··· EXERCISE INPUT ···

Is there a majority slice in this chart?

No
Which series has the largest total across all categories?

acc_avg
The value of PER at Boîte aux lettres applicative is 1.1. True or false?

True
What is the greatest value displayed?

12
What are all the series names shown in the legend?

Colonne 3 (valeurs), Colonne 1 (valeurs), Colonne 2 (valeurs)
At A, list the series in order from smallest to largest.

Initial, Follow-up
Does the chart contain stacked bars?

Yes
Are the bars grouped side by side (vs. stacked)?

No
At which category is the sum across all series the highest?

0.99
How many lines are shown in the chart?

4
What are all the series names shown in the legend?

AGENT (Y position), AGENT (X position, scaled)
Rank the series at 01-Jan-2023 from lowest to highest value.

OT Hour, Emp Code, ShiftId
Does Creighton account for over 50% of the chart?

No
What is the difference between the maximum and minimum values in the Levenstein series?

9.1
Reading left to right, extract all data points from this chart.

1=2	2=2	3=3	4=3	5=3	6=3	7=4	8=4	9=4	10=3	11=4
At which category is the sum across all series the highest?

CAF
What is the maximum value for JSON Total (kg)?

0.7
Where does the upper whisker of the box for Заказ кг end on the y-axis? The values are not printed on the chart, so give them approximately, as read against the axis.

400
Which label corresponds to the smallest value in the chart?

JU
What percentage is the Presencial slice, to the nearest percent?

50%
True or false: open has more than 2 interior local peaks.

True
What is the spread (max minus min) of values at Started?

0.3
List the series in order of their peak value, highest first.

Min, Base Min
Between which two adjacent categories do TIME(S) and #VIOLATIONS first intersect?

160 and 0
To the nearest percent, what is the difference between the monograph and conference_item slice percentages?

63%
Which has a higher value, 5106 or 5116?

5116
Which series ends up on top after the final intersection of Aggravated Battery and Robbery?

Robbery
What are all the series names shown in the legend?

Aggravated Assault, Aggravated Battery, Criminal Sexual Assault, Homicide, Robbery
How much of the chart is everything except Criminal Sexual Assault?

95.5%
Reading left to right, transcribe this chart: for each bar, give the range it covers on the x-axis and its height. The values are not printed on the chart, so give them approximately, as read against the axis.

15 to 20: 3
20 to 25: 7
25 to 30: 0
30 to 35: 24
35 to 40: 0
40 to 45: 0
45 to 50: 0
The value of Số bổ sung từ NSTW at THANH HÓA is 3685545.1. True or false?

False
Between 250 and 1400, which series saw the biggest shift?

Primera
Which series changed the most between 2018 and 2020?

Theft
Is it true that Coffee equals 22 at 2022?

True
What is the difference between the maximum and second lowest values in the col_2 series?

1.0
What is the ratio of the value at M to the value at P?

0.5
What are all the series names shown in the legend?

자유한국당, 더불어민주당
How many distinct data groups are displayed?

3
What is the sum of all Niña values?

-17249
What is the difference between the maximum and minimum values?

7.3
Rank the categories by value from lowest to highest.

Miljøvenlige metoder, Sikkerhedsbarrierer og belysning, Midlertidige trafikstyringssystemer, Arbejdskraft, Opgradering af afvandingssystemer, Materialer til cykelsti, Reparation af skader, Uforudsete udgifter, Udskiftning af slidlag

···

WHAT YOU SHOULD DO
Copy the stretch of the listing from the line containing "AGENT (Y position), AGENT" through the line containing "Reading left to right, extract", substituting "graph" for each occurrence of "chart" and leaving all else unchanged.

THE COMPLETED TASK
AGENT (Y position), AGENT (X position, scaled)
Rank the series at 01-Jan-2023 from lowest to highest value.

OT Hour, Emp Code, ShiftId
Does Creighton account for over 50% of the graph?

No
What is the difference between the maximum and minimum values in the Levenstein series?

9.1
Reading left to right, extract all data points from this graph.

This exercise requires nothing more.